(Beginning of The records)

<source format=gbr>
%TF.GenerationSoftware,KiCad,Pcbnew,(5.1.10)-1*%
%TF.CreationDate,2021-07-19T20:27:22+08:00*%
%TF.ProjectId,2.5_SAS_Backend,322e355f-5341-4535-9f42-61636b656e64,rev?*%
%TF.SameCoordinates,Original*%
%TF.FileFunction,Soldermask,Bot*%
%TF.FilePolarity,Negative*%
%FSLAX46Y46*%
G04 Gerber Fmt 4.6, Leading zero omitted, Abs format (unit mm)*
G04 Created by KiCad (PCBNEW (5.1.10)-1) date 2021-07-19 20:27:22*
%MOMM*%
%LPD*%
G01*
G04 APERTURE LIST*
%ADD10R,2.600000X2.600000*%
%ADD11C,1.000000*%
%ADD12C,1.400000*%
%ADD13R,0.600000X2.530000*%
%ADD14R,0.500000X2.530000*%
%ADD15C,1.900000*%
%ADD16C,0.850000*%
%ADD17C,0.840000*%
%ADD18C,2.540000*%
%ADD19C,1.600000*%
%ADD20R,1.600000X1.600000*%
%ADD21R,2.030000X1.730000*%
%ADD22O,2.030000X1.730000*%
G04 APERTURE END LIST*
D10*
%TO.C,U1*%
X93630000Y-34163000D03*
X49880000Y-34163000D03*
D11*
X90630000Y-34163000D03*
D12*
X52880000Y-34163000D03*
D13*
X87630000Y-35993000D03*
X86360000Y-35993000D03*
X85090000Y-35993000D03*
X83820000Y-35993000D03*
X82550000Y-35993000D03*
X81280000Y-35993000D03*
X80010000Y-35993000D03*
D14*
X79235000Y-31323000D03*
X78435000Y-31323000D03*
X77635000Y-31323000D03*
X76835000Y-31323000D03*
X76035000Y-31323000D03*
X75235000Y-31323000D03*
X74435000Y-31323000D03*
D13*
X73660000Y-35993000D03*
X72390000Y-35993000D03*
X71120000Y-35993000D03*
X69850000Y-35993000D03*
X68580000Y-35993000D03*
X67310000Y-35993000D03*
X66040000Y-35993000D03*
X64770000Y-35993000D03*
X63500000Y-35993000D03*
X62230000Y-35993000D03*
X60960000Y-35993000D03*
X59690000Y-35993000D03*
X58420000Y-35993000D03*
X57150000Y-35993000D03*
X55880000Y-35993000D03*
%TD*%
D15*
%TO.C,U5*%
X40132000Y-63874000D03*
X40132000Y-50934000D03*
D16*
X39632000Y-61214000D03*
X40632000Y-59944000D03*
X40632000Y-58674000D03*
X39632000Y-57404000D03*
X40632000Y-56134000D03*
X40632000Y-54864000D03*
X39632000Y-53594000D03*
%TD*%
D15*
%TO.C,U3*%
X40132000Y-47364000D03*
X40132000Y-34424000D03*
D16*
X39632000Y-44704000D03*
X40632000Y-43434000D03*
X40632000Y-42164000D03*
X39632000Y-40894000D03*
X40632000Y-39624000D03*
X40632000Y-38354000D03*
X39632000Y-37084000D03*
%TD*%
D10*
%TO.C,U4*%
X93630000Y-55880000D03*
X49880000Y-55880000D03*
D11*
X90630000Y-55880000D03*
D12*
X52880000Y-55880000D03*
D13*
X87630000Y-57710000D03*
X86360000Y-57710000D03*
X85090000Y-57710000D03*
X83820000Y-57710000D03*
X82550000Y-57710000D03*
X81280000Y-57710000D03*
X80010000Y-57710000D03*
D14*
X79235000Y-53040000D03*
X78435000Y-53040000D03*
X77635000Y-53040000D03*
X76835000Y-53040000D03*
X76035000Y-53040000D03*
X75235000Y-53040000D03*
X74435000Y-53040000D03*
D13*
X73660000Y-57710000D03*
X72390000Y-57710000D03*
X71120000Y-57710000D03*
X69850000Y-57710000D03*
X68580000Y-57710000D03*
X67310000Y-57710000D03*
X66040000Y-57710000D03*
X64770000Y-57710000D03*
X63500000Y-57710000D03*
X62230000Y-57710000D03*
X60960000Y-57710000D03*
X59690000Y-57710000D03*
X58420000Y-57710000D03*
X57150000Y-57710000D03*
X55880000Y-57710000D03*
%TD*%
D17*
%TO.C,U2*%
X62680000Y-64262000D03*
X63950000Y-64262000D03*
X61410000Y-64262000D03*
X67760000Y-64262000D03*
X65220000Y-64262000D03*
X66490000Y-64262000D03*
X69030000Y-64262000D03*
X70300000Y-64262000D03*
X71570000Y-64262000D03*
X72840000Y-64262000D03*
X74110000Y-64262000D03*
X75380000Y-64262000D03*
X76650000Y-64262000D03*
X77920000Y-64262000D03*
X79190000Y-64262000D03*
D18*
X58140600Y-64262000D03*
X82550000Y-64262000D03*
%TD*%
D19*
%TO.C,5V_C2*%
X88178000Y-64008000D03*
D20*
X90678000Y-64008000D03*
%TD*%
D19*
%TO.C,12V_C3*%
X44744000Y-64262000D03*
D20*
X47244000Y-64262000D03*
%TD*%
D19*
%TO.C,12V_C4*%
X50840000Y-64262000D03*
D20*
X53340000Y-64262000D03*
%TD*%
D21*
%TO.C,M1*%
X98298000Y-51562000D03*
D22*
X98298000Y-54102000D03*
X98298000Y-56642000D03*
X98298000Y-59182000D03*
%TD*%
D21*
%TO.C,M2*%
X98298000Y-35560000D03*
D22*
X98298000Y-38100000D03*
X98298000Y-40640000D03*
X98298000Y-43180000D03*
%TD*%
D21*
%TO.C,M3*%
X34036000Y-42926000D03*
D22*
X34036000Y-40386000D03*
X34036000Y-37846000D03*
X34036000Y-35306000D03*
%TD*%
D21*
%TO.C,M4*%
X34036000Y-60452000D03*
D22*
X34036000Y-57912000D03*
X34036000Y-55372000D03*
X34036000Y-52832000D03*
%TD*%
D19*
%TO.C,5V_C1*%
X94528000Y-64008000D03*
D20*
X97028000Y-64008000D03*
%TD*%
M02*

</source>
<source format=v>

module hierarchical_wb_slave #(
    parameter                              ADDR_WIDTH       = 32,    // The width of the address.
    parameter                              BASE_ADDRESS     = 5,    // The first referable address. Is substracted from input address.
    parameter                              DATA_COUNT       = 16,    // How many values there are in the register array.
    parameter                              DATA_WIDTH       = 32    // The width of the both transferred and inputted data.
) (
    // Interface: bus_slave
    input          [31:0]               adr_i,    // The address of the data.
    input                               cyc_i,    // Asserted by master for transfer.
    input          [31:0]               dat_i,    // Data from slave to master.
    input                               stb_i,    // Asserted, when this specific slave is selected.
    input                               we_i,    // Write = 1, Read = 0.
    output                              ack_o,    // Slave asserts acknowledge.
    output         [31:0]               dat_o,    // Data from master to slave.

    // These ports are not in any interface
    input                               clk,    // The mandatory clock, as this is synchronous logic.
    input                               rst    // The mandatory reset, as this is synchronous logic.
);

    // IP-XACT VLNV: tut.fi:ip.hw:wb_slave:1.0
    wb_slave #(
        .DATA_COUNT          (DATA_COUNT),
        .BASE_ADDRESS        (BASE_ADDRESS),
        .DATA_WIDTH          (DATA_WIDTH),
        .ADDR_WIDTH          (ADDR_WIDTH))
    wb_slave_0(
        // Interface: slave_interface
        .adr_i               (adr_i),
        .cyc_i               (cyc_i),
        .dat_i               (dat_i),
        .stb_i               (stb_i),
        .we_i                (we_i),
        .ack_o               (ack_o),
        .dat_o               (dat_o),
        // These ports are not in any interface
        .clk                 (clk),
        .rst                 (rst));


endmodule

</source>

(End of The records)
(Beginning of The records)

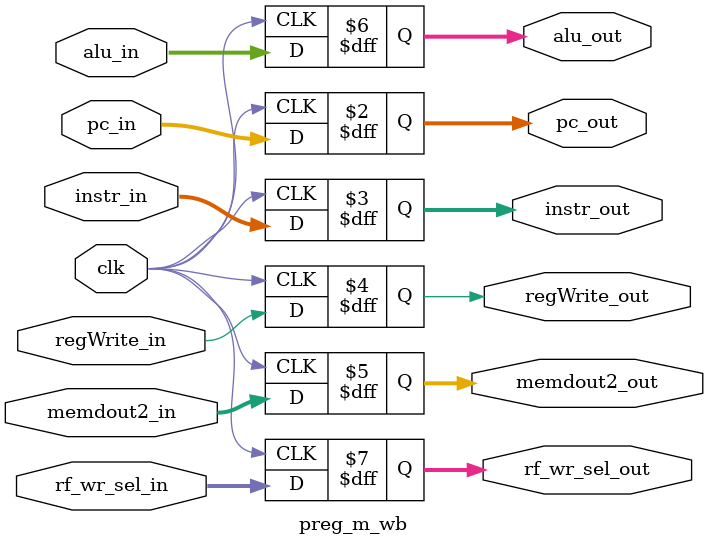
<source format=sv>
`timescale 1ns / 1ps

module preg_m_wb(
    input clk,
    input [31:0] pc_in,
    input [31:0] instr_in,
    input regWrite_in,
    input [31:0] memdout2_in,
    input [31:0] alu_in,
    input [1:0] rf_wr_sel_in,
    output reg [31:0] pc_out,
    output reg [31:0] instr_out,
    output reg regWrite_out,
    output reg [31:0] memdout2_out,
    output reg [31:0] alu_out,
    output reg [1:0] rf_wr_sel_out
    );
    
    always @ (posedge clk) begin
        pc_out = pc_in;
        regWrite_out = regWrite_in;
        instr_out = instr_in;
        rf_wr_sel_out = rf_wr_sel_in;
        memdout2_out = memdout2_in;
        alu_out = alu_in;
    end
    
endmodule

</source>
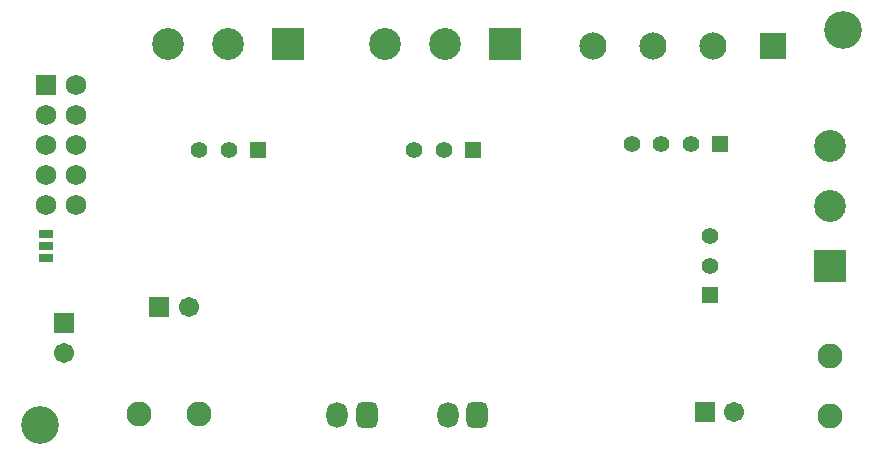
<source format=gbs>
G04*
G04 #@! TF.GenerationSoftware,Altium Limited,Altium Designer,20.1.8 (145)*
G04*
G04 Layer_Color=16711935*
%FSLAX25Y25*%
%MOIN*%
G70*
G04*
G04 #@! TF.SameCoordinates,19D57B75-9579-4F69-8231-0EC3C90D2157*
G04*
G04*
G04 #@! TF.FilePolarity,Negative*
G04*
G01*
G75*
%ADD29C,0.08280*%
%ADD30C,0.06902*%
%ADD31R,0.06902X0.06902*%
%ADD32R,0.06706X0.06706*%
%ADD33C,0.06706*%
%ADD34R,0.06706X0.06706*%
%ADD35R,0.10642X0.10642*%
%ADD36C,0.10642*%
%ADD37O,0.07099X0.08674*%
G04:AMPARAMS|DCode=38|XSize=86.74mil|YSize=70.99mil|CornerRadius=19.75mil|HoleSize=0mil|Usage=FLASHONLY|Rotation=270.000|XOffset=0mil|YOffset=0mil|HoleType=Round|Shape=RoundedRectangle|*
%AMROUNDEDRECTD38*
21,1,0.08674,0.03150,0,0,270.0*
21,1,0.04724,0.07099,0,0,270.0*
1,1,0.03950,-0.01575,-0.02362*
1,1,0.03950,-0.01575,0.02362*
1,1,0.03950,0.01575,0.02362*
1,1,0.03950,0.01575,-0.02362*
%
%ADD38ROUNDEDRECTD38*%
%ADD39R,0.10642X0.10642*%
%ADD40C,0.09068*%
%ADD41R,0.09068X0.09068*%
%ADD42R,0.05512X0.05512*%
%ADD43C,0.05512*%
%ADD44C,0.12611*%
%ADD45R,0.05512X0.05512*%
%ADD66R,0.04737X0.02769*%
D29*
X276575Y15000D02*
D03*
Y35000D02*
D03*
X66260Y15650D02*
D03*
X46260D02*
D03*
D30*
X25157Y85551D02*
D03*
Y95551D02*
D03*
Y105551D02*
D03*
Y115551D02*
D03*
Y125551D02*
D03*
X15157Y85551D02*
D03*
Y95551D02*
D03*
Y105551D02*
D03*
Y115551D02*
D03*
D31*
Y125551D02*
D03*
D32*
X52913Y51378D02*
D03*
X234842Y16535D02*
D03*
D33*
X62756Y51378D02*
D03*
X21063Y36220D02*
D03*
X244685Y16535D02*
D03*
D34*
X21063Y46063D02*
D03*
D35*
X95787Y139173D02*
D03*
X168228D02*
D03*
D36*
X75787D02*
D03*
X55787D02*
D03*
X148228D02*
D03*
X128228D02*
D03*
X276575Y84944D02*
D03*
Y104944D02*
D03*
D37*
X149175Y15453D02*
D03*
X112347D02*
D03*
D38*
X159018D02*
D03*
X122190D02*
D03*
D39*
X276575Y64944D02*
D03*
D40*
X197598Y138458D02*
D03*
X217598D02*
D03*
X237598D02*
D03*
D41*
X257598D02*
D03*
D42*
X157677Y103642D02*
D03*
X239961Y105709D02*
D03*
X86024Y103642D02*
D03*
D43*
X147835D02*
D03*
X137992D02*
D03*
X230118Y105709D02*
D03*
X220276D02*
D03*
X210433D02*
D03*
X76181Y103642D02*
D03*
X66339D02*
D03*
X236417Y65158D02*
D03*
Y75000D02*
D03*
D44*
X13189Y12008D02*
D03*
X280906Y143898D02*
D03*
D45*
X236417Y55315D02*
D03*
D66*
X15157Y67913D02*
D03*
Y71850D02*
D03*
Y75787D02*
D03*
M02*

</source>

(End of The records)

Word for word, restate the lines of the data above that fall between the line holding "X58420000Y-57710000D03*" and the line holding "X58140600Y-64262000D03*", inclusive, and no other lines.

X58420000Y-57710000D03*
X57150000Y-57710000D03*
X55880000Y-57710000D03*
%TD*%
D17*
%TO.C,U2*%
X62680000Y-64262000D03*
X63950000Y-64262000D03*
X61410000Y-64262000D03*
X67760000Y-64262000D03*
X65220000Y-64262000D03*
X66490000Y-64262000D03*
X69030000Y-64262000D03*
X70300000Y-64262000D03*
X71570000Y-64262000D03*
X72840000Y-64262000D03*
X74110000Y-64262000D03*
X75380000Y-64262000D03*
X76650000Y-64262000D03*
X77920000Y-64262000D03*
X79190000Y-64262000D03*
D18*
X58140600Y-64262000D03*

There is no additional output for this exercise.